MATERIAL FOR THIS TASK »
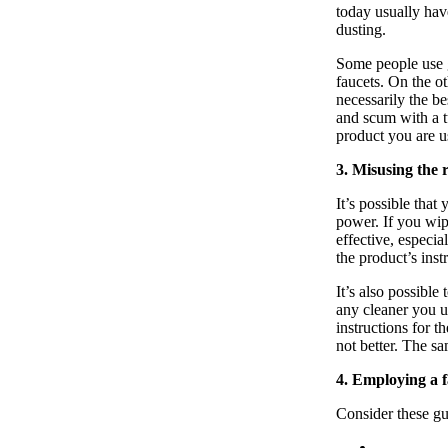
today usually have
dusting.
Some people use g
faucets. On the o
necessarily the be
and scum with a tu
product you are us
3. Misusing the 
It’s possible that
power. If you wip
effective, especia
the product’s ins
It’s also possibl
any cleaner you u
instructions for 
not better. The s
4. Employing a 
Consider these g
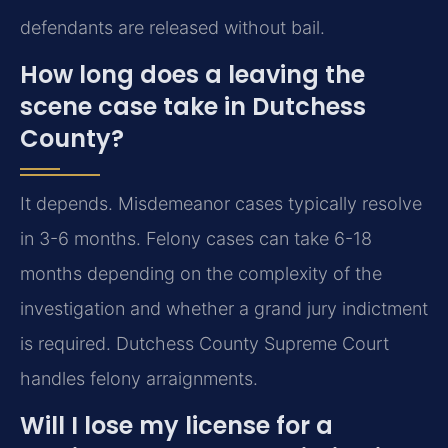
defendants are released without bail.
How long does a leaving the
scene case take in Dutchess
County?
It depends. Misdemeanor cases typically resolve
in 3-6 months. Felony cases can take 6-18
months depending on the complexity of the
investigation and whether a grand jury indictment
is required. Dutchess County Supreme Court
handles felony arraignments.
Will I lose my license for a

DIRECTIONS »
Looking at the entries above, count the lines that hold the string "cases" and reply with the count alone.

OUTPUT FOR THIS EXERCISE »
2